R.I.P. all the victims, my thoughts go out to the friends and families of all the children who never got to grow up. And all the adults who died at their side.

This (unnatural) disaster, along with several others show just how important Health and Safety is


'Emma'

'Emma' Report 21 Oct 2016 12:50

<3 <3 <3

PricklyHolly

PricklyHolly Report 21 Oct 2016 12:37

<3 <3 <3

BrendafromWales

BrendafromWales Report 21 Oct 2016 12:35

It was terrible. Remember it very well.

I was living in north wales and we started to wonder if the slate heaps from the quarries were going to fall onto the road.Anyone who has come over the Crimea Pass at Blaenau Ffestniog and seen the slate right near the road will see what I mean.

The terrible thing was that the so many young lives in the school were lost.
My children were of school age at that time and for a long time we could not forget this tragedy....it will never be forgotten.

AnnCardiff

AnnCardiff Report 21 Oct 2016 12:01

there were coal tips which were turned into hills

coal was king at one time and there is evidence of the coal industry all across Wales - what angered everyone at the time was not only the fact that the NCB denied they were responsible for the disaster - they were ultimately proved to be responsible - but the fact that they used the disaster fund, made up from donations sent from all over the globe, to pay for the removal of the tip - after years of fighting the money was repaid into the disaster fund

Sharron

Sharron Report 21 Oct 2016 11:57

Were there other, artificial hills, black ones made of waste?

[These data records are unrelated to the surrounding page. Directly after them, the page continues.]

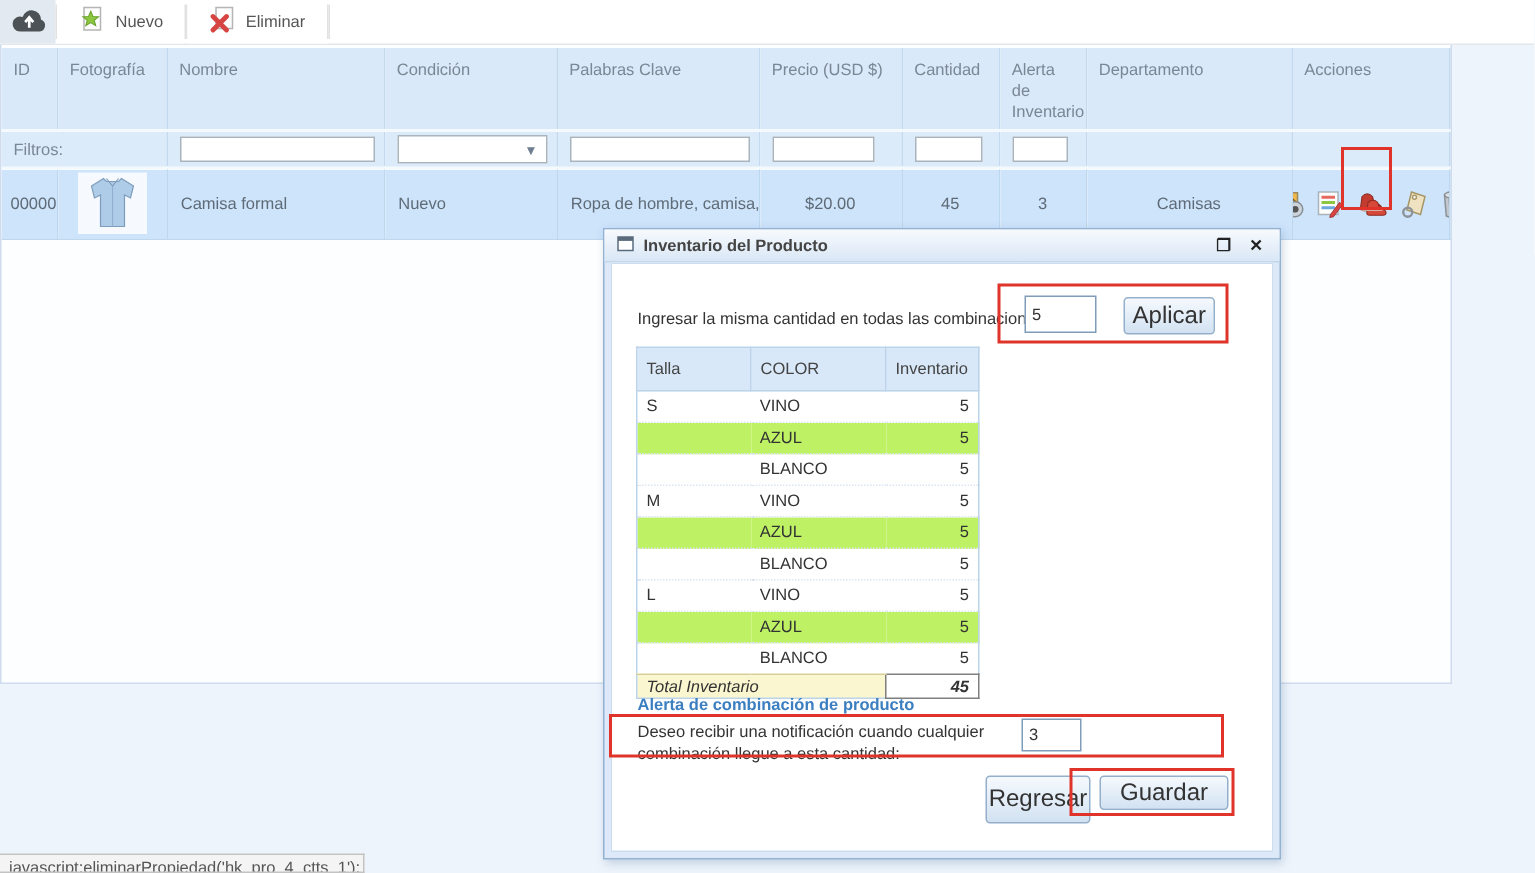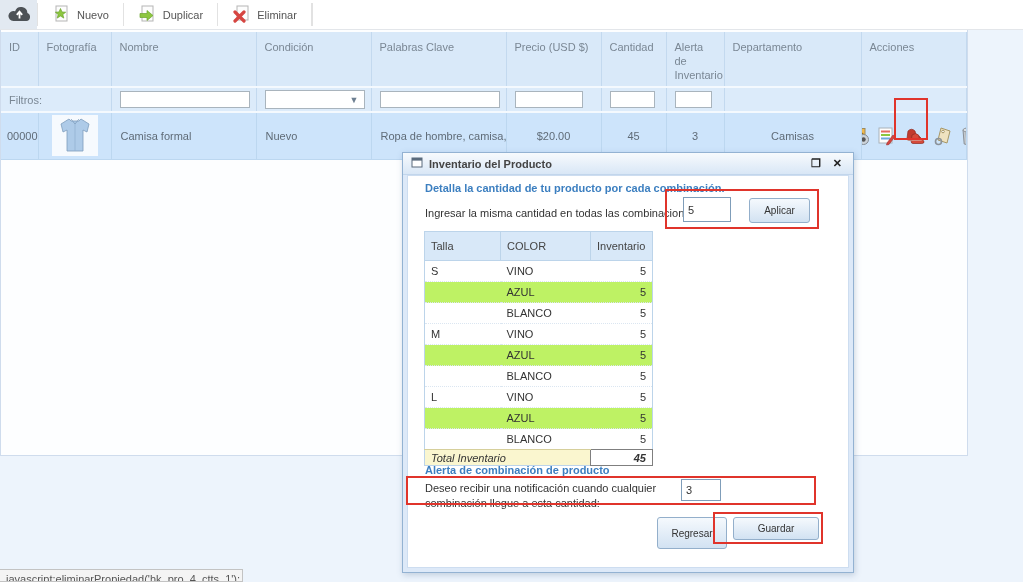--- a/index.html
+++ b/index.html
@@ -144,15 +144,6 @@
     <span>Nuevo</span>
   </div>
   <div class="tb-sep"></div>
-  <div class="tb-btn">
-    <span>
-      <svg width="18" height="18" viewBox="0 0 18 18">
-        <rect x="4" y="1" width="11" height="15" fill="#fdfdfd" stroke="#b5b5b5"></rect>
-        <path d="M2 8.5 h7 v-3 l6 5 -6 5 v-3 h-7 Z" fill="#8dc63f" stroke="#6aa32c" stroke-width=".7"></path>
-      </svg>
-    </span>
-    <span>Duplicar</span>
-  </div>
   <div class="tb-sep"></div>
   <div class="tb-btn">
     <span>

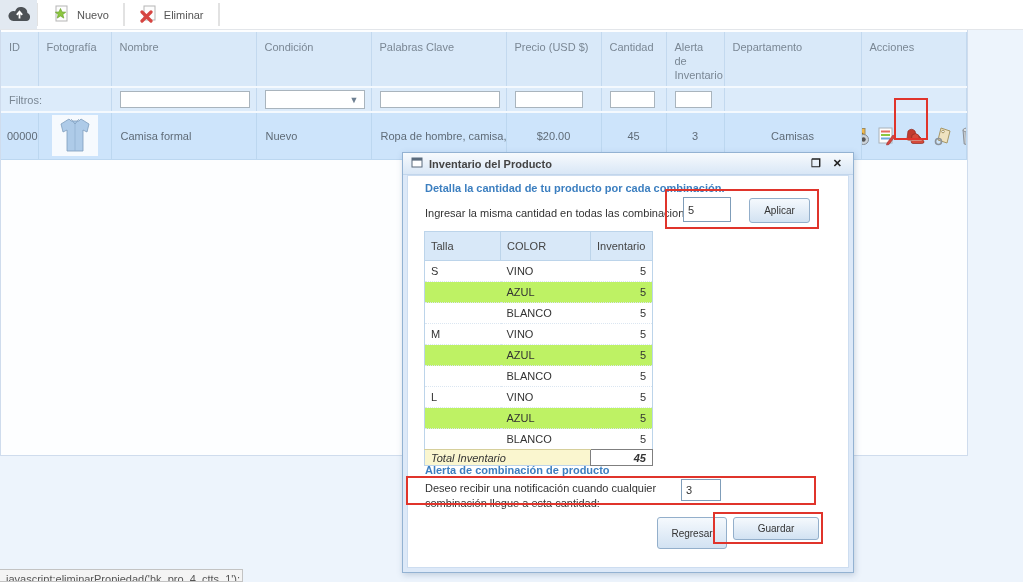--- a/index.html
+++ b/index.html
@@ -284,7 +284,6 @@
   </div>
   <div class="modal-body"></div>
 
-  <div class="m-abs m-head" style="left:22px; top:29px;">Detalla la cantidad de tu producto por cada combinación.</div>
   <div class="m-abs m-text" style="left:22px; top:54px;">Ingresar la misma cantidad en todas las combinaciones.</div>
   <input class="m-abs m-input" style="left: 280px; top: 44px; width: 48px; height: 25px;" value="5">
   <button class="m-abs m-btn" style="left:346px; top:45px; width:61px; height:25px;">Aplicar</button>

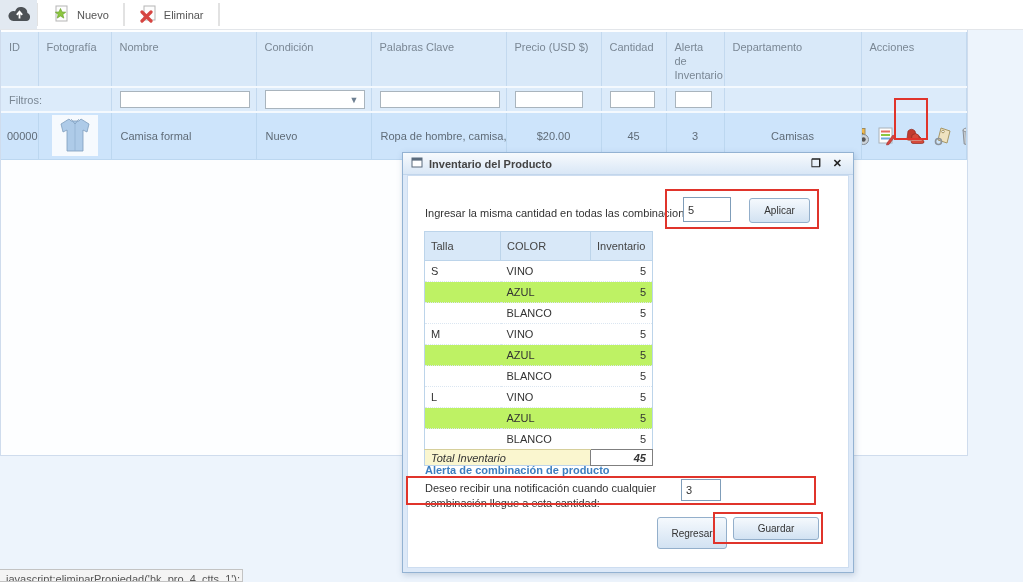--- a/index.html
+++ b/index.html
@@ -93,7 +93,7 @@
   .m-btn {
     background:linear-gradient(#f5f9fd,#d2e2f2); border:1px solid #93afcb;
     border-radius:3px; color:#333; font-family:"Liberation Sans",sans-serif;
-    font-size:10px; cursor:pointer;
+    font-size:16px; cursor:pointer;
   }
   
   table.vtable { border-collapse:collapse; table-layout:fixed; width:228px; border:1px solid #bcd4ea; }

Wales is beautiful now but I always had the impression that it was kind of overshadowed by it's exploitation really in that the quest for coal overshadowed everything and brought a lot of shadow into places where there should be sun.

Sorry if I seem to be turning into D.H. Lawrence for a moment but I always had a mental picture of the valleys being dark and overshadowed by coal waste.